## [Data section]
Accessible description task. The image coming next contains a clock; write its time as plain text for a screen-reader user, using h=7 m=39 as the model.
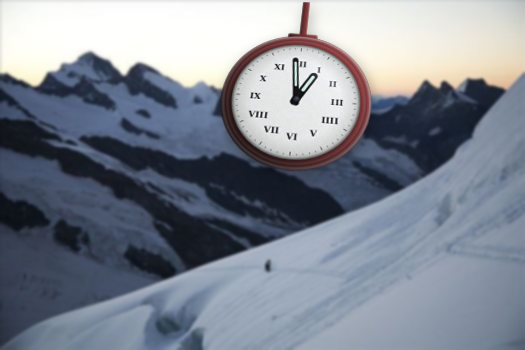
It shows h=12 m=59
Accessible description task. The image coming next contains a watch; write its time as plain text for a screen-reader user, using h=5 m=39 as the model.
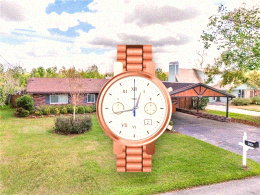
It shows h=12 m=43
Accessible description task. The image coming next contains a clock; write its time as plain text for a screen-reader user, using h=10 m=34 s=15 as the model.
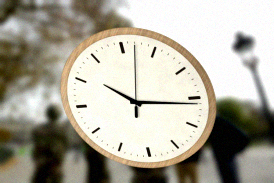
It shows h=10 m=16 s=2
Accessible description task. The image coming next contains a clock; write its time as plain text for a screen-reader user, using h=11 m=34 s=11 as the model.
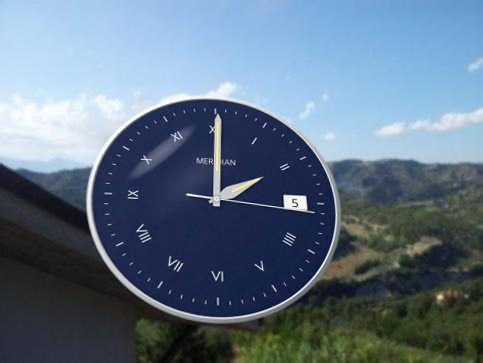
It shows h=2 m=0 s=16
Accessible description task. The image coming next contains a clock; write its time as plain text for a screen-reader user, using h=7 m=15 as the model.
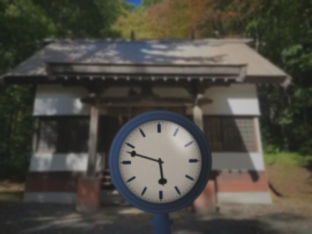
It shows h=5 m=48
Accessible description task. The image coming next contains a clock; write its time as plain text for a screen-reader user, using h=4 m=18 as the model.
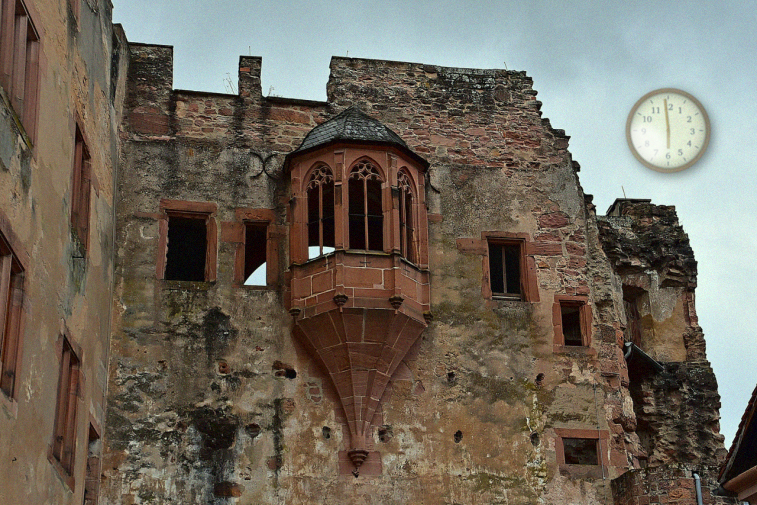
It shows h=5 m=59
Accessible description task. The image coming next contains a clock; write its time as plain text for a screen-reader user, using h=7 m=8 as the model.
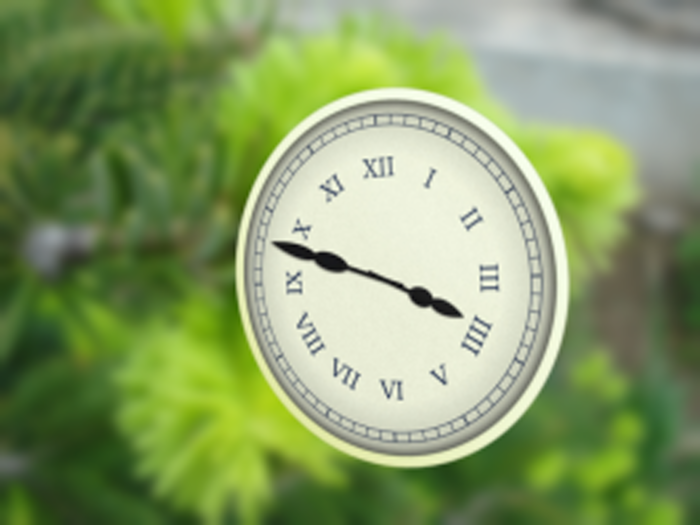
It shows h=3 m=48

---

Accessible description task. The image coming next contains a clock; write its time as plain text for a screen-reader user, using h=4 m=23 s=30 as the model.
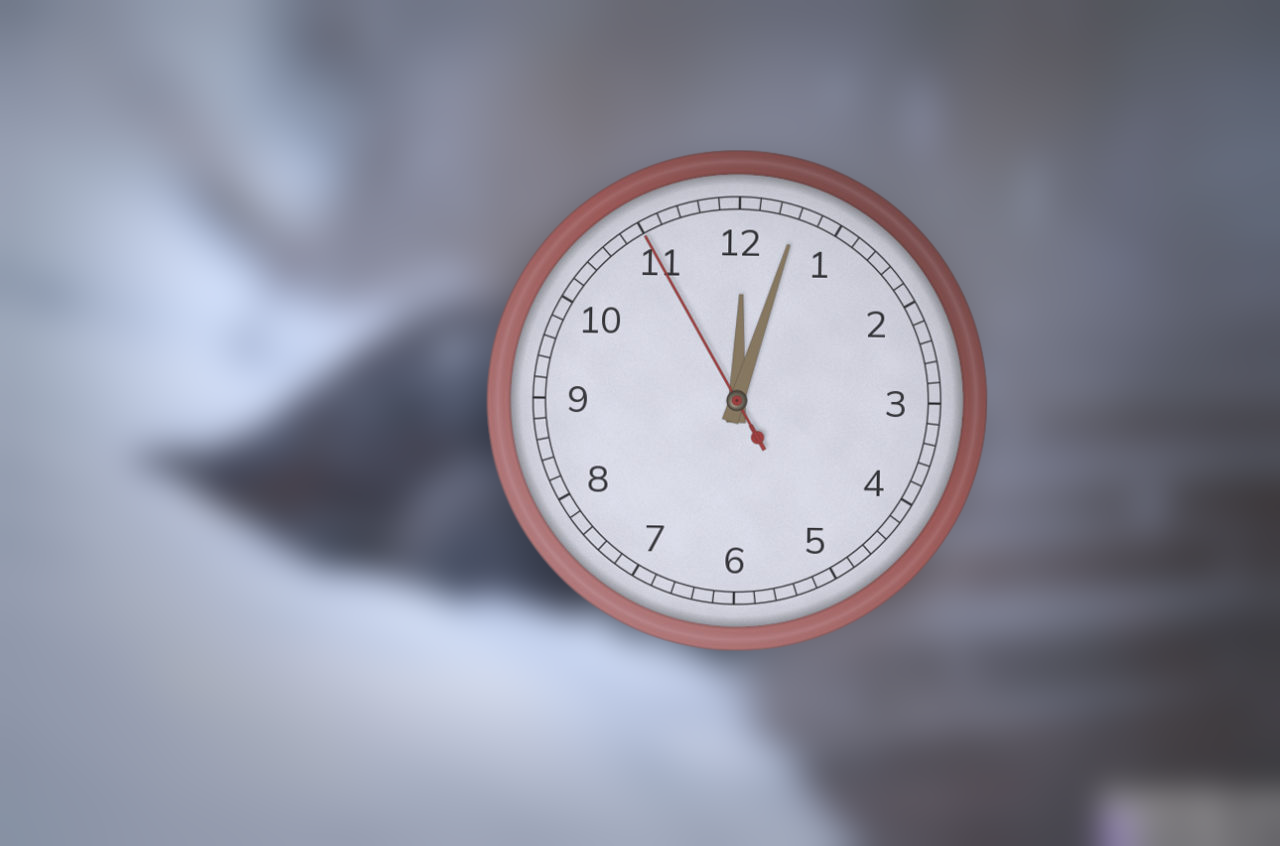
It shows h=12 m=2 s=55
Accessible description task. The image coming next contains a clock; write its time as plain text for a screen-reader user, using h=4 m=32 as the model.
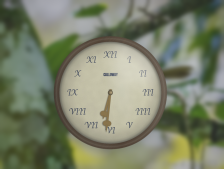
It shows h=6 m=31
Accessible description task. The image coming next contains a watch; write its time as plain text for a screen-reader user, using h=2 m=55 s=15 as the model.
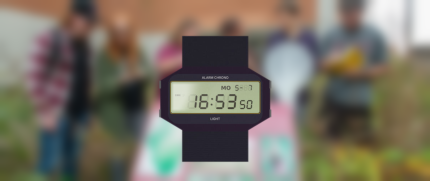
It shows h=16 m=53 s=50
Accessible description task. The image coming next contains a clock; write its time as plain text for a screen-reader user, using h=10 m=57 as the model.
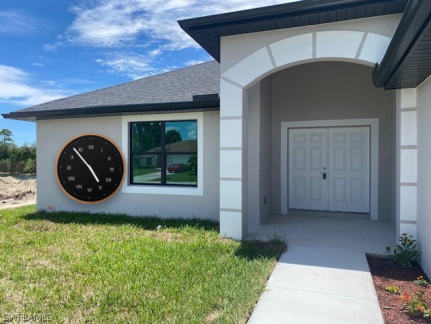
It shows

---

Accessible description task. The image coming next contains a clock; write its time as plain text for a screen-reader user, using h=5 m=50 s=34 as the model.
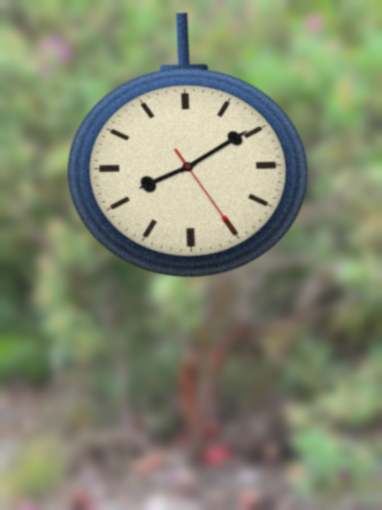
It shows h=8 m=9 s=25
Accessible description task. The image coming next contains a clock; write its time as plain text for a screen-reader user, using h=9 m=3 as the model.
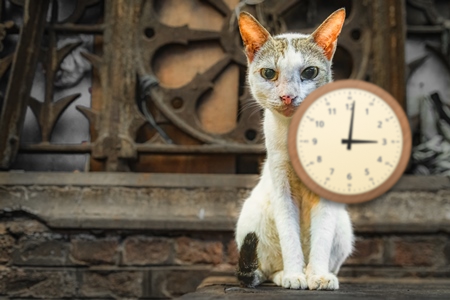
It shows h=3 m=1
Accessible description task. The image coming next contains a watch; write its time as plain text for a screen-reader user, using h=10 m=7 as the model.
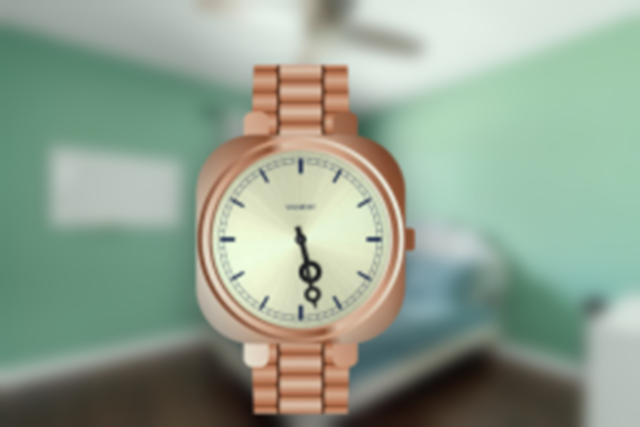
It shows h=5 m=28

## [Goal of the exercise]
Please copy out the part of the records that opens with the line containing "m=7 as the model." and closes with the line containing "It shows h=5 m=28", leaving the pictures out.

## [Exercise output]
Accessible description task. The image coming next contains a watch; write its time as plain text for a screen-reader user, using h=10 m=7 as the model.
It shows h=5 m=28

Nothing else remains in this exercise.